OBJECTIVES:
1 – According to the passage on prehistoric music, why might music have mattered to Ancestral Puebloan leaders? Answer in one to three sentences.
2 – Summarize the passage on prehistoric music in two sentences.
3 – Carry on the passage on prehistoric music from its final sentence.
** Start READING TEXT **
STUDYING THE MUSIC OF PAST ERAS is challenging, even when written manuscripts are available. In archaeological contexts without written records, it becomes yet more difficult. However, a surprising amount can be learned by studying musical instruments from archaeological sites. Researchers studying the social and physical contexts in which music took place (Brown 2005) and the instruments themselves (Olsen 1990) have identified some roles music may have played in prehistoric societies. Music lends itself well to ritual; strategic use of ritual is one way Ancestral Puebloan leaders in the American Southwest established, validated, and maintained their social authority.

Photo showing a decorated gourd rattle, which is 5.3 inches (13.5 cm) in diameter, from Canyon de Chelly National Monument (Arizona).

Courtesy of Emily Brown

Figure 1. One of more than 1,250 musical objects studied, this decorated gourd rattle from Canyon de Chelly National Monument (Arizona) is 5.3 inches (13.5 cm) in diameter. Collection of the Western Archeology and Conservation Center, Tucson, Arizona, Catalog No. CACH 811.
** End READING TEXT **
** Start RAW RECORDS **
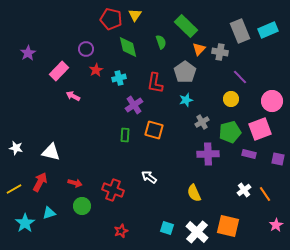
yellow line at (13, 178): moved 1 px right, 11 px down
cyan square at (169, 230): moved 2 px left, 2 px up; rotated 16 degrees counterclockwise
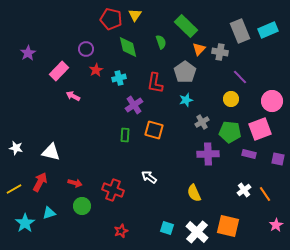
green pentagon at (230, 132): rotated 20 degrees clockwise
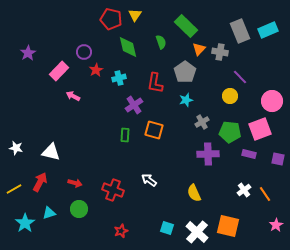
purple circle at (86, 49): moved 2 px left, 3 px down
yellow circle at (231, 99): moved 1 px left, 3 px up
white arrow at (149, 177): moved 3 px down
green circle at (82, 206): moved 3 px left, 3 px down
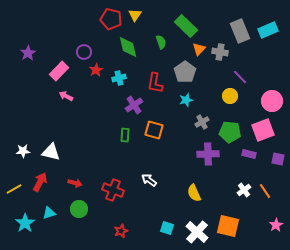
pink arrow at (73, 96): moved 7 px left
pink square at (260, 129): moved 3 px right, 1 px down
white star at (16, 148): moved 7 px right, 3 px down; rotated 16 degrees counterclockwise
orange line at (265, 194): moved 3 px up
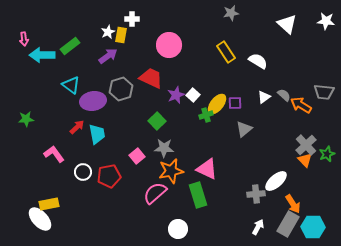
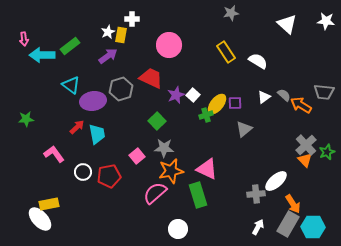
green star at (327, 154): moved 2 px up
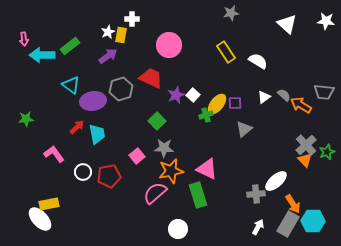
cyan hexagon at (313, 227): moved 6 px up
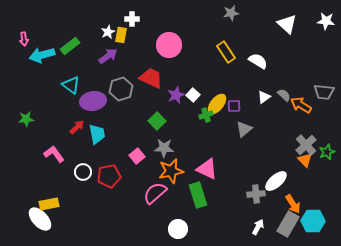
cyan arrow at (42, 55): rotated 15 degrees counterclockwise
purple square at (235, 103): moved 1 px left, 3 px down
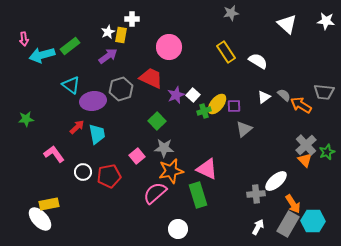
pink circle at (169, 45): moved 2 px down
green cross at (206, 115): moved 2 px left, 4 px up
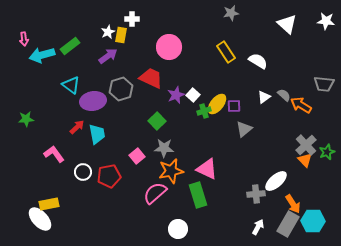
gray trapezoid at (324, 92): moved 8 px up
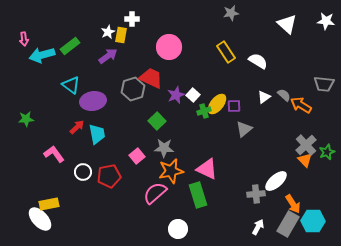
gray hexagon at (121, 89): moved 12 px right
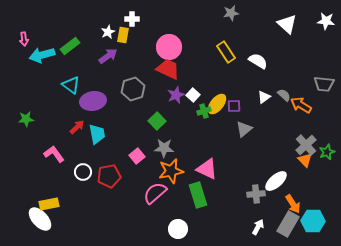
yellow rectangle at (121, 35): moved 2 px right
red trapezoid at (151, 78): moved 17 px right, 9 px up
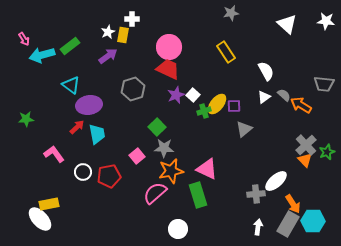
pink arrow at (24, 39): rotated 24 degrees counterclockwise
white semicircle at (258, 61): moved 8 px right, 10 px down; rotated 30 degrees clockwise
purple ellipse at (93, 101): moved 4 px left, 4 px down
green square at (157, 121): moved 6 px down
white arrow at (258, 227): rotated 21 degrees counterclockwise
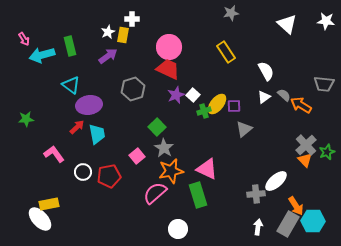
green rectangle at (70, 46): rotated 66 degrees counterclockwise
gray star at (164, 148): rotated 30 degrees clockwise
orange arrow at (293, 204): moved 3 px right, 2 px down
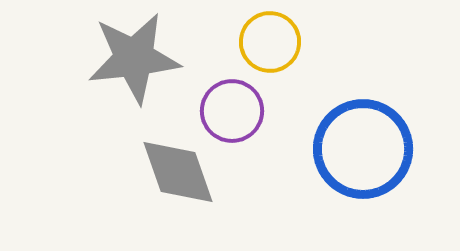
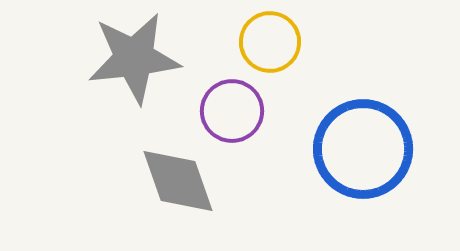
gray diamond: moved 9 px down
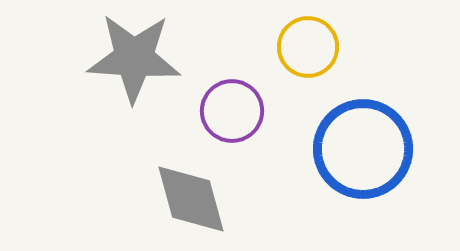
yellow circle: moved 38 px right, 5 px down
gray star: rotated 10 degrees clockwise
gray diamond: moved 13 px right, 18 px down; rotated 4 degrees clockwise
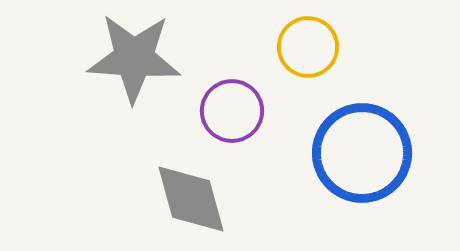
blue circle: moved 1 px left, 4 px down
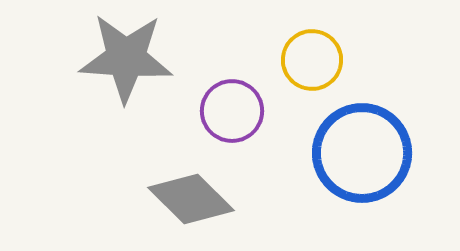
yellow circle: moved 4 px right, 13 px down
gray star: moved 8 px left
gray diamond: rotated 30 degrees counterclockwise
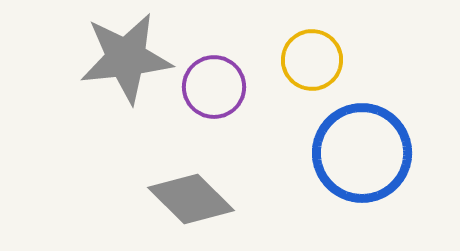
gray star: rotated 10 degrees counterclockwise
purple circle: moved 18 px left, 24 px up
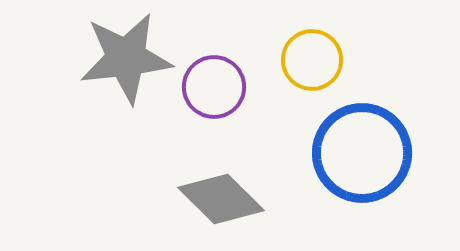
gray diamond: moved 30 px right
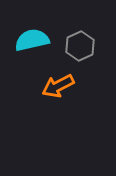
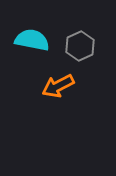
cyan semicircle: rotated 24 degrees clockwise
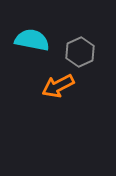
gray hexagon: moved 6 px down
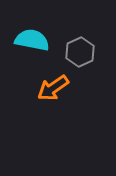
orange arrow: moved 5 px left, 2 px down; rotated 8 degrees counterclockwise
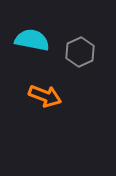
orange arrow: moved 8 px left, 8 px down; rotated 124 degrees counterclockwise
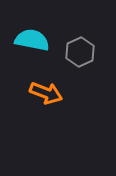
orange arrow: moved 1 px right, 3 px up
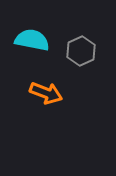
gray hexagon: moved 1 px right, 1 px up
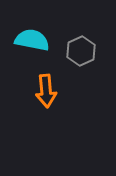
orange arrow: moved 2 px up; rotated 64 degrees clockwise
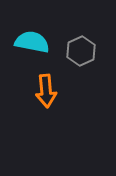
cyan semicircle: moved 2 px down
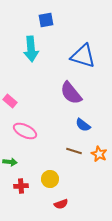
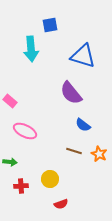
blue square: moved 4 px right, 5 px down
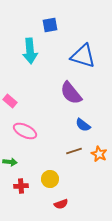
cyan arrow: moved 1 px left, 2 px down
brown line: rotated 35 degrees counterclockwise
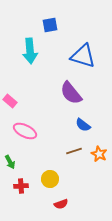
green arrow: rotated 56 degrees clockwise
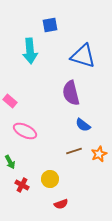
purple semicircle: rotated 25 degrees clockwise
orange star: rotated 21 degrees clockwise
red cross: moved 1 px right, 1 px up; rotated 32 degrees clockwise
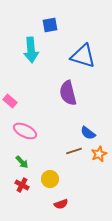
cyan arrow: moved 1 px right, 1 px up
purple semicircle: moved 3 px left
blue semicircle: moved 5 px right, 8 px down
green arrow: moved 12 px right; rotated 16 degrees counterclockwise
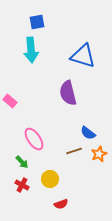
blue square: moved 13 px left, 3 px up
pink ellipse: moved 9 px right, 8 px down; rotated 30 degrees clockwise
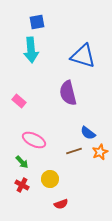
pink rectangle: moved 9 px right
pink ellipse: moved 1 px down; rotated 30 degrees counterclockwise
orange star: moved 1 px right, 2 px up
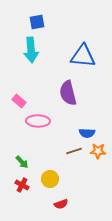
blue triangle: rotated 12 degrees counterclockwise
blue semicircle: moved 1 px left; rotated 35 degrees counterclockwise
pink ellipse: moved 4 px right, 19 px up; rotated 25 degrees counterclockwise
orange star: moved 2 px left, 1 px up; rotated 28 degrees clockwise
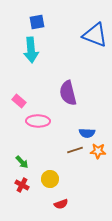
blue triangle: moved 12 px right, 21 px up; rotated 16 degrees clockwise
brown line: moved 1 px right, 1 px up
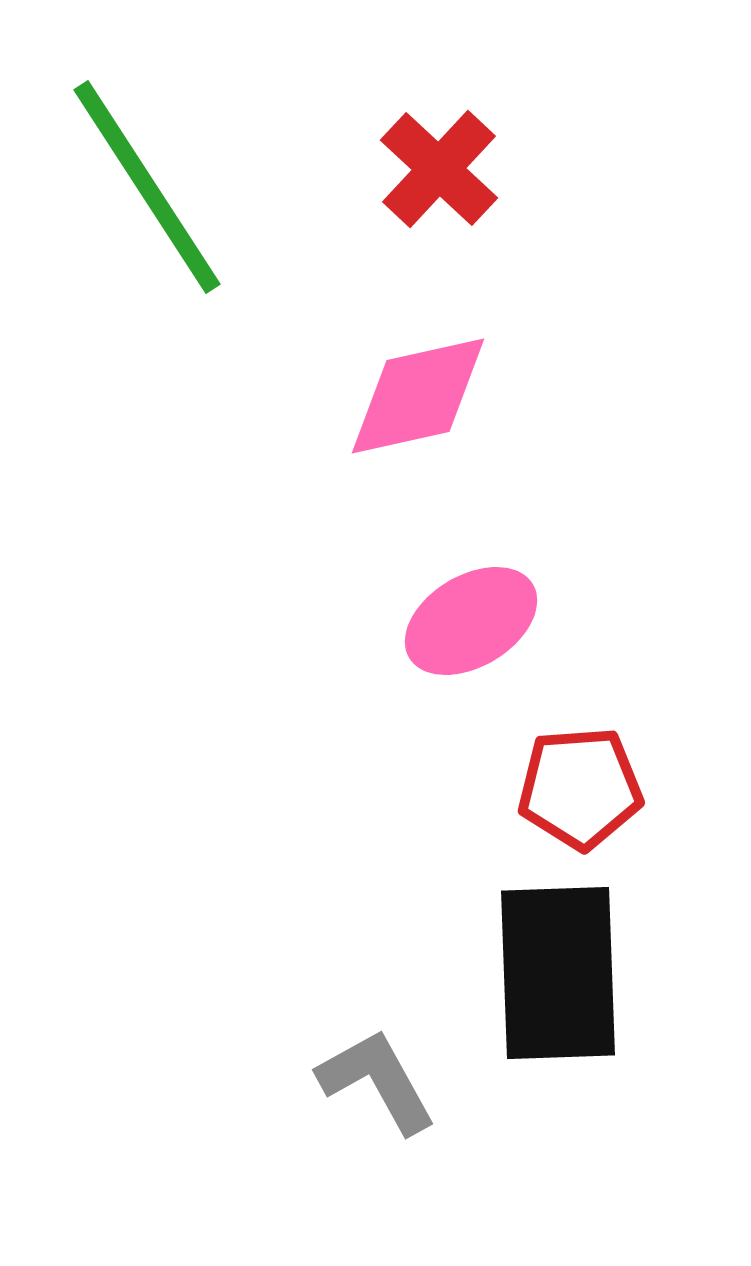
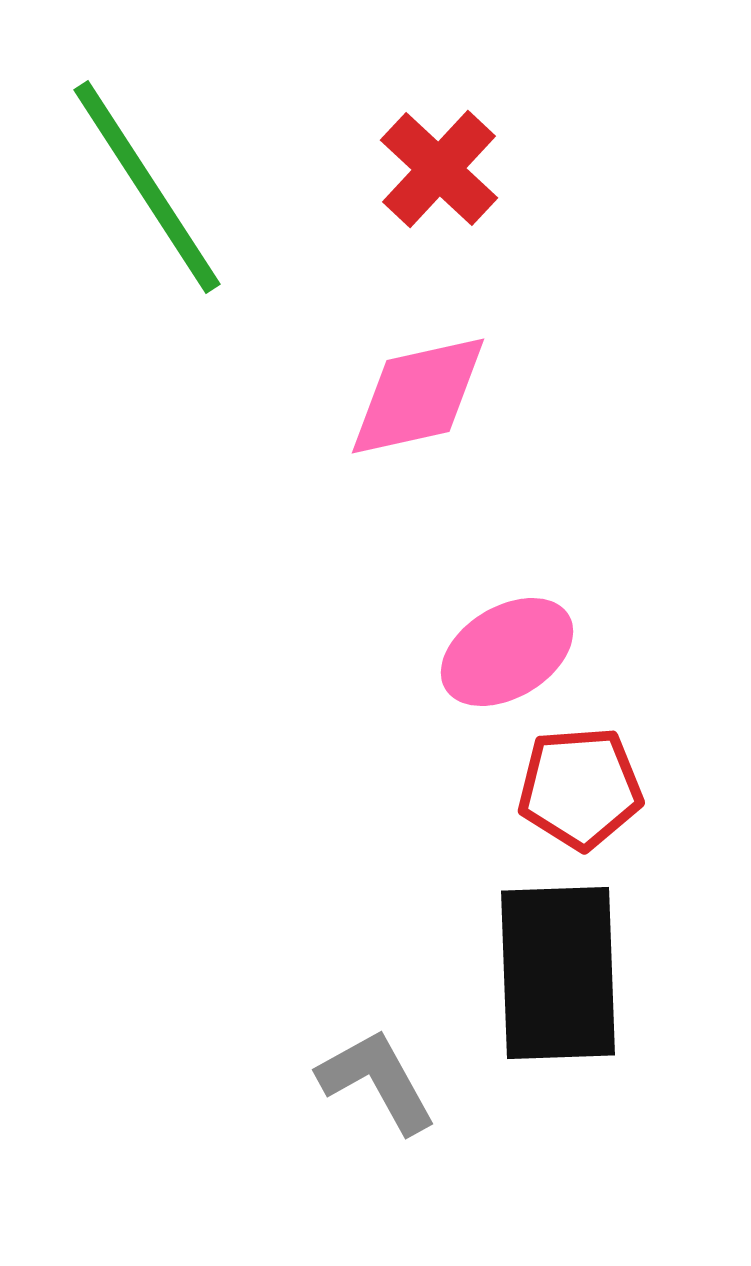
pink ellipse: moved 36 px right, 31 px down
** End RAW RECORDS **
OUTPUTS FOR THE TASKS:
1 – Music lends itself well to ritual. Ancestral Puebloan leaders in the American Southwest used ritual strategically as one way to establish, validate, and maintain their social authority.

2 – Studying past music is challenging, and more so without written records, but a surprising amount can be learned from instruments found at archaeological sites, and researchers have identified some roles music may have played in prehistoric societies. Music lends itself well to ritual, which Ancestral Puebloan leaders in the American Southwest used strategically to establish, validate, and maintain their social authority.

3 –
In the course of my research in nine museums, I studied more than 1,250 musical objects from the Four Corners area of New Mexico, Arizona, Colorado, and Utah, primarily from sites within 17 national parks, including Chaco Culture National Historical Park, Aztec Ruins National Monument, Bandelier National Monument, Pecos National Historical Park, Canyon de Chelly National Monument, Mesa Verde National Park, and Wupatki National Monument. The different instrument types included bone and wood flutes; bone, wood, and reed whistles; copper and clay bells; shell trumpets; shell, stone, hoof, and nut tinklers; gourd, tortoiseshell, hide, clay, and cocoon rattles (fig. 1, above); bone and wood rasps; stone kiva bells; and wooden bullroarers. Curiously, I found no evidence of prehistoric drums other than the controversial foot drums—stone vaults dug into the floors of subterranean ceremonial chambers known as kivas and covered with planks. Drums may be a relatively recent addition to Puebloan culture, perhaps during the late 1400s or early 1500s. They may have been introduced through trade with nomadic Plains groups or native Mexicans traveling with Spanish groups. Though some rock art images suggest flutes were present in the Archaic period, the earliest instruments I found in museum collections were from the Basketmaker II period (AD 200–500). Of course, music made by the human body leaves no trace in the archaeological record.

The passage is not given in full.